Strong Long-Range Spin-Spin Coupling via a Kerr Magnon Interface

TL;DR

This paper proposes a method to achieve strong long-range spin-spin coupling using Kerr magnons in a yttrium-iron-garnet nanosphere, enabling quantum state transfer and nonlocal gates.

Contribution

It introduces a novel scheme utilizing Kerr magnon effects to exponentially enhance spin-magnon coupling over micrometer distances for quantum information processing.

Findings

Magnon squeezing enhances spin-magnon coupling exponentially.

Strong spin-spin coupling enables high-fidelity remote quantum gates.
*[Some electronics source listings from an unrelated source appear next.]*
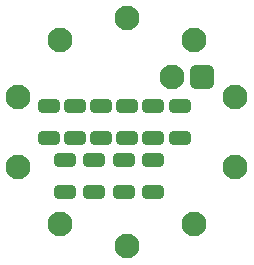
<source format=gts>
G04 Layer_Color=8388736*
%FSLAX25Y25*%
%MOIN*%
G70*
G01*
G75*
G04:AMPARAMS|DCode=19|XSize=70.87mil|YSize=47.24mil|CornerRadius=12.8mil|HoleSize=0mil|Usage=FLASHONLY|Rotation=180.000|XOffset=0mil|YOffset=0mil|HoleType=Round|Shape=RoundedRectangle|*
%AMROUNDEDRECTD19*
21,1,0.07087,0.02165,0,0,180.0*
21,1,0.04528,0.04724,0,0,180.0*
1,1,0.02559,-0.02264,0.01083*
1,1,0.02559,0.02264,0.01083*
1,1,0.02559,0.02264,-0.01083*
1,1,0.02559,-0.02264,-0.01083*
%
%ADD19ROUNDEDRECTD19*%
%ADD20C,0.08268*%
G04:AMPARAMS|DCode=21|XSize=82.68mil|YSize=82.68mil|CornerRadius=21.65mil|HoleSize=0mil|Usage=FLASHONLY|Rotation=180.000|XOffset=0mil|YOffset=0mil|HoleType=Round|Shape=RoundedRectangle|*
%AMROUNDEDRECTD21*
21,1,0.08268,0.03937,0,0,180.0*
21,1,0.03937,0.08268,0,0,180.0*
1,1,0.04331,-0.01969,0.01969*
1,1,0.04331,0.01969,0.01969*
1,1,0.04331,0.01969,-0.01969*
1,1,0.04331,-0.01969,-0.01969*
%
%ADD21ROUNDEDRECTD21*%
D19*
X8661Y-1870D02*
D03*
Y8760D02*
D03*
X-49Y-1870D02*
D03*
Y8760D02*
D03*
X-8760Y-1870D02*
D03*
Y8760D02*
D03*
X-17470Y-1870D02*
D03*
Y8760D02*
D03*
X-26181Y-1870D02*
D03*
Y8760D02*
D03*
X-20669Y-19882D02*
D03*
Y-9252D02*
D03*
X-10925Y-19882D02*
D03*
Y-9252D02*
D03*
X-1181Y-19882D02*
D03*
Y-9252D02*
D03*
X8563Y-19882D02*
D03*
Y-9252D02*
D03*
X17618Y-1969D02*
D03*
Y8661D02*
D03*
D20*
X14902Y18209D02*
D03*
X-98Y37902D02*
D03*
X22237Y30644D02*
D03*
X36042Y11644D02*
D03*
Y-11841D02*
D03*
X22237Y-30841D02*
D03*
X-98Y-38098D02*
D03*
X-22434Y-30841D02*
D03*
X-36239Y-11841D02*
D03*
Y11644D02*
D03*
X-22434Y30644D02*
D03*
D21*
X24902Y18209D02*
D03*
M02*

</source>
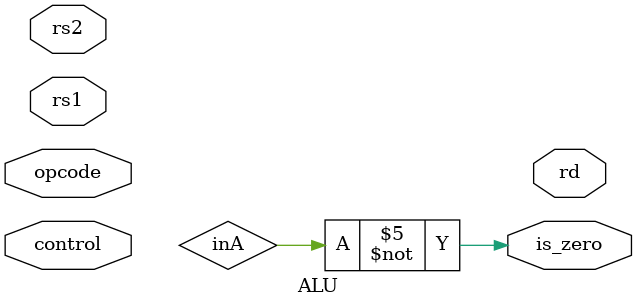
<source format=sv>
module ALU (
    input  logic [7:0] rs1, rs2,
    input  logic [1:0] control,
    input  logic [3:0] opcode,
    output logic [7:0] rd,
    output logic      is_zero
);

    always_comb begin
        case (opcode)
        3'b010: alu_out = in_a + in_b;
        3'b011: alu_out = in_a & in_b;
        3'b100: alu_out = in_a ^ in_b;
        3'b101: alu_out = in_b;
        default : alu_out = in_a;
        endcase
    end

    assign is_zero = (inA == 8'b0);

endmodule

</source>
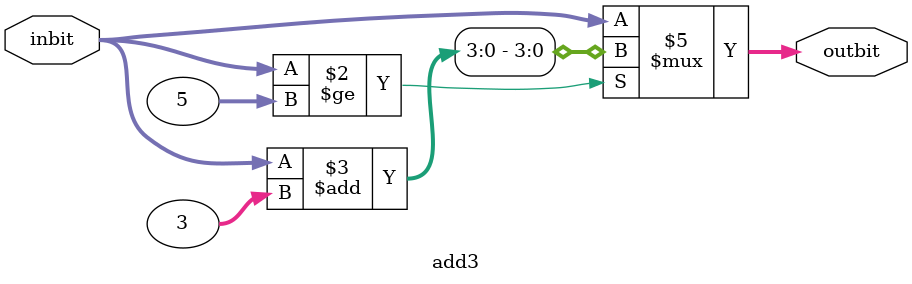
<source format=v>
`timescale 1ns / 1ps


module add3(
    input [3:0] inbit,
    output reg [3:0] outbit
    );
    
    always @*
        begin
            if (inbit >= 5)
                outbit = inbit + 3;
            else
                outbit = inbit;
        end
       
endmodule // add3.v

</source>
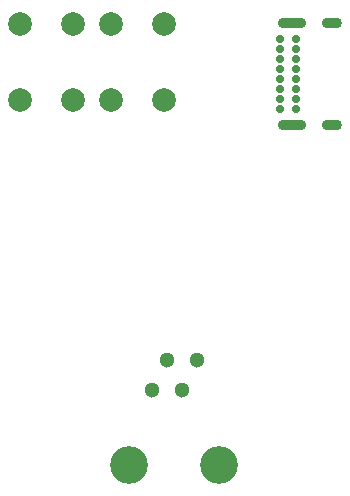
<source format=gbr>
%TF.GenerationSoftware,KiCad,Pcbnew,(6.0.9)*%
%TF.CreationDate,2022-11-27T14:47:39-05:00*%
%TF.ProjectId,Vex_Debug,5665785f-4465-4627-9567-2e6b69636164,rev?*%
%TF.SameCoordinates,Original*%
%TF.FileFunction,Soldermask,Bot*%
%TF.FilePolarity,Negative*%
%FSLAX46Y46*%
G04 Gerber Fmt 4.6, Leading zero omitted, Abs format (unit mm)*
G04 Created by KiCad (PCBNEW (6.0.9)) date 2022-11-27 14:47:39*
%MOMM*%
%LPD*%
G01*
G04 APERTURE LIST*
%ADD10C,0.700000*%
%ADD11O,2.400000X0.900000*%
%ADD12O,1.700000X0.900000*%
%ADD13C,3.200000*%
%ADD14C,1.300000*%
%ADD15C,2.000000*%
G04 APERTURE END LIST*
D10*
%TO.C,J1*%
X103975000Y-85975000D03*
X103975000Y-85125000D03*
X103975000Y-84275000D03*
X103975000Y-83425000D03*
X103975000Y-82575000D03*
X103975000Y-81725000D03*
X103975000Y-80875000D03*
X103975000Y-80025000D03*
X105325000Y-80025000D03*
X105325000Y-80875000D03*
X105325000Y-81725000D03*
X105325000Y-82575000D03*
X105325000Y-83425000D03*
X105325000Y-84275000D03*
X105325000Y-85125000D03*
X105325000Y-85975000D03*
D11*
X104955000Y-78675000D03*
D12*
X108335000Y-87325000D03*
X108335000Y-78675000D03*
D11*
X104955000Y-87325000D03*
%TD*%
D13*
%TO.C,CONN1*%
X98810000Y-116150000D03*
X91190000Y-116150000D03*
D14*
X93095000Y-109800000D03*
X94365000Y-107260000D03*
X95635000Y-109800000D03*
X96905000Y-107260000D03*
%TD*%
D15*
%TO.C,SW1*%
X86450000Y-78750000D03*
X86450000Y-85250000D03*
X81950000Y-78750000D03*
X81950000Y-85250000D03*
%TD*%
%TO.C,SW2*%
X94150000Y-85250000D03*
X94150000Y-78750000D03*
X89650000Y-85250000D03*
X89650000Y-78750000D03*
%TD*%
M02*

</source>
The scheme is feasible for quantum information processing among distant spins.

Abstract

Strong long-range coupling between distant spins is crucial for spin-based quantum information processing. However, achieving such a strong spin-spin coupling remains challenging. Here we propose to realize a strong coupling between two distant spins via the Kerr effect of magnons in a yttrium-iron-garnet nanosphere. By applying a microwave field on this nanosphere, the Kerr effect of magnons can induce the magnon squeezing, so that the coupling between the spin and the squeezed magnons can be exponentially enhanced. This in turn allows the spin-magnon distance to increase from nano- to micrometer scale. By considering the virtual excitation of the squeezed magnons in the dispersive regime, strong spin-spin coupling mediated by the squeezed magnons can be achieved, and a remote quantum-state transfer, as well as the nonlocal two-qubit ISWAP gate with high fidelity becomes implementable. Our approach offers a feasible scheme to perform quantum information processing among distant spins.